Forward and inverse scattering on manifolds with asymptotically cylindrical ends

TL;DR

This paper investigates an inverse scattering problem on non-compact manifolds with cylindrical ends, proving that identical scattering matrices imply the manifolds are isometric, thus establishing a uniqueness result in geometric inverse problems.

Contribution

It demonstrates that the scattering matrix on a cylindrical end uniquely determines the manifold's geometry among a class of asymptotically cylindrical manifolds.

Findings

Identical scattering matrices imply manifolds are isometric.

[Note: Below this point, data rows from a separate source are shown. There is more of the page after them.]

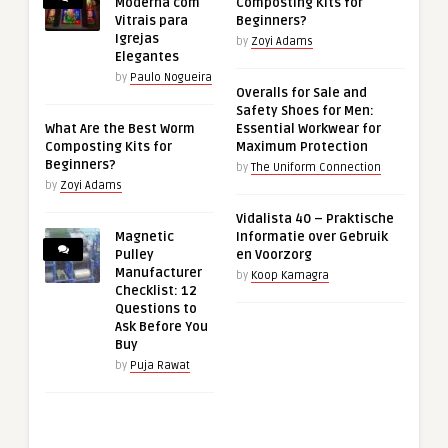
Moderna com
Composting Kits for
Vitrais para
Beginners?
Igrejas
by
Zoyi Adams
Elegantes
by
Paulo Nogueira
Overalls for Sale and
Safety Shoes for Men:
What Are the Best Worm
Essential Workwear for
Composting Kits for
Maximum Protection
Beginners?
by
The Uniform Connection
by
Zoyi Adams
Vidalista 40 – Praktische
Magnetic
Informatie over Gebruik
Pulley
en Voorzorg
Manufacturer
by
Koop Kamagra
Checklist: 12
Questions to
Ask Before You
Buy
by
Puja Rawat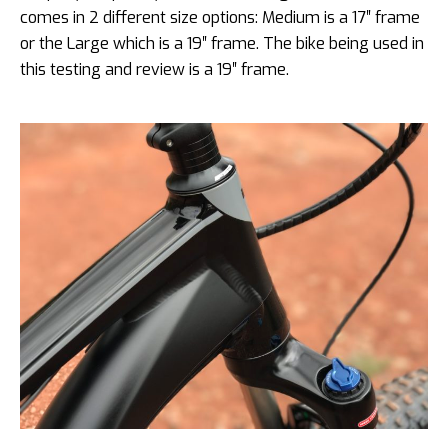
comes in 2 different size options: Medium is a 17″ frame
or the Large which is a 19″ frame. The bike being used in
this testing and review is a 19″ frame.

The inverse problem has a unique solution under the given conditions.

The result extends inverse scattering theory to manifolds with cylindrical ends.

Abstract

We study an inverse problem for a non-compact Riemannian manifold whose ends have the following properties : On each end, the Riemannian metric is assumed to be a short-range perturbation of the metric of the form $(dy)^2 + h(x,dx)$, $h(x,dx)$ being the metric of some compact manifold of codimension 1. Moreover one end is exactly cylindrical, i.e. the metric is equal to $(dy)^2 + h(x,dx)$. Given two such manifolds having the same scattering matrix on that exactly cylindrical end for all energy, we show that these two manifolds are isometric.